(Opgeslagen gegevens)

--*--

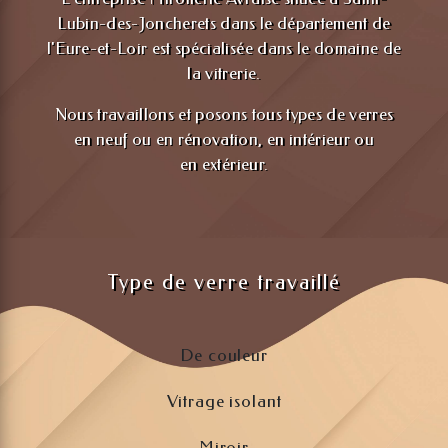
Lubin-des-Joncherets dans le département de
l'Eure-et-Loir est spécialisée dans le domaine de
la vitrerie.
Nous travaillons et posons tous types de verres
en neuf ou en rénovation, en intérieur ou
en extérieur.
Type de verre travaillé
De couleur
Vitrage isolant
Miroir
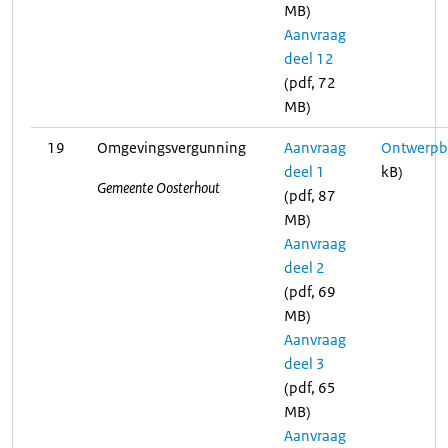
MB)
Aanvraag
deel 12
(pdf, 72
MB)
19
Omgevingsvergunning
Aanvraag
Ontwerpbe
deel 1
kB)
Gemeente Oosterhout
(pdf, 87
MB)
Aanvraag
deel 2
(pdf, 69
MB)
Aanvraag
deel 3
(pdf, 65
MB)
Aanvraag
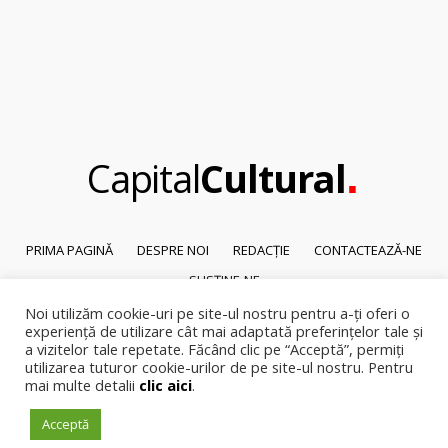
.
Capital
Cultural
PRIMA PAGINĂ
DESPRE NOI
REDACȚIE
CONTACTEAZĂ-NE
SUSȚINE-NE
Noi utilizăm cookie-uri pe site-ul nostru pentru a-ți oferi o
© 2026
Capital Cultural
.
experiență de utilizare cât mai adaptată preferințelor tale și
Reproducerea integrală sau parțială a textelor sau a ilustrațiilor din orice
a vizitelor tale repetate. Făcând clic pe “Acceptă”, permiți
pagină a site-ului este posibilă numai cu acordul prealabil scris al Capital
utilizarea tuturor cookie-urilor de pe site-ul nostru. Pentru
mai multe detalii
clic aici
.
Cultural.
Pirateria intelectuala se pedepsește conform legii.
Acceptă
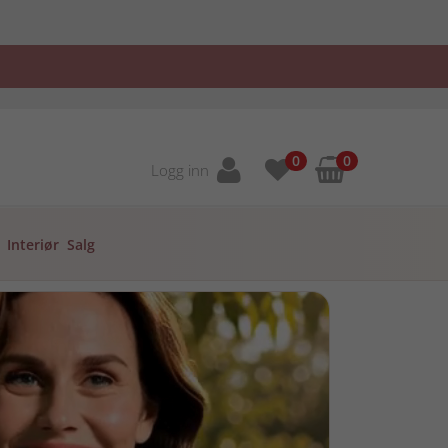
0
0
Logg inn
Interiør
Salg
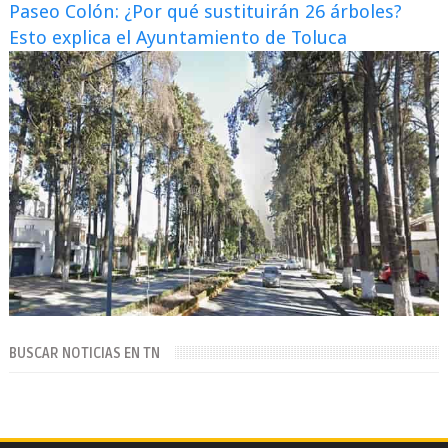
Paseo Colón: ¿Por qué sustituirán 26 árboles?
Esto explica el Ayuntamiento de Toluca
BUSCAR NOTICIAS EN TN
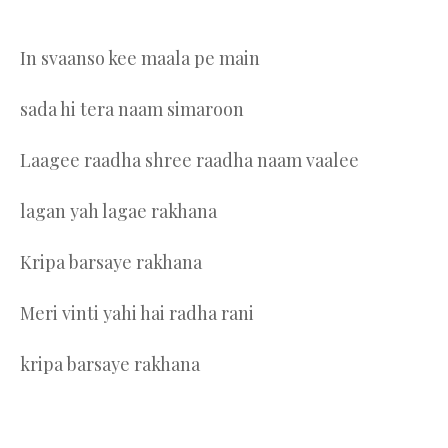
In svaanso kee maala pe main
sada hi tera naam simaroon
Laagee raadha shree raadha naam vaalee
lagan yah lagae rakhana
Kripa barsaye rakhana
Meri vinti yahi hai radha rani
kripa barsaye rakhana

--*--

## [Uw opdracht]
Geef alle rijen hierboven woord voor woord weer, maar laat de afbeeldingen daarbij weg.

## [Antwoord]
Lubin-des-Joncherets dans le département de
l'Eure-et-Loir est spécialisée dans le domaine de
la vitrerie.
Nous travaillons et posons tous types de verres
en neuf ou en rénovation, en intérieur ou
en extérieur.
Type de verre travaillé
De couleur
Vitrage isolant
Miroir
MB)
Aanvraag
deel 12
(pdf, 72
MB)
19
Omgevingsvergunning
Aanvraag
Ontwerpbe
deel 1
kB)
Gemeente Oosterhout
(pdf, 87
MB)
Aanvraag
deel 2
(pdf, 69
MB)
Aanvraag
deel 3
(pdf, 65
MB)
Aanvraag
.
Capital
Cultural
PRIMA PAGINĂ
DESPRE NOI
REDACȚIE
CONTACTEAZĂ-NE
SUSȚINE-NE
Noi utilizăm cookie-uri pe site-ul nostru pentru a-ți oferi o
© 2026
Capital Cultural
.
experiență de utilizare cât mai adaptată preferințelor tale și
Reproducerea integrală sau parțială a textelor sau a ilustrațiilor din orice
a vizitelor tale repetate. Făcând clic pe “Acceptă”, permiți
pagină a site-ului este posibilă numai cu acordul prealabil scris al Capital
utilizarea tuturor cookie-urilor de pe site-ul nostru. Pentru
mai multe detalii
clic aici
.
Cultural.
Pirateria intelectuala se pedepsește conform legii.
Acceptă
0
0
Logg inn
Interiør
Salg
Paseo Colón: ¿Por qué sustituirán 26 árboles?
Esto explica el Ayuntamiento de Toluca
BUSCAR NOTICIAS EN TN
In svaanso kee maala pe main
sada hi tera naam simaroon
Laagee raadha shree raadha naam vaalee
lagan yah lagae rakhana
Kripa barsaye rakhana
Meri vinti yahi hai radha rani
kripa barsaye rakhana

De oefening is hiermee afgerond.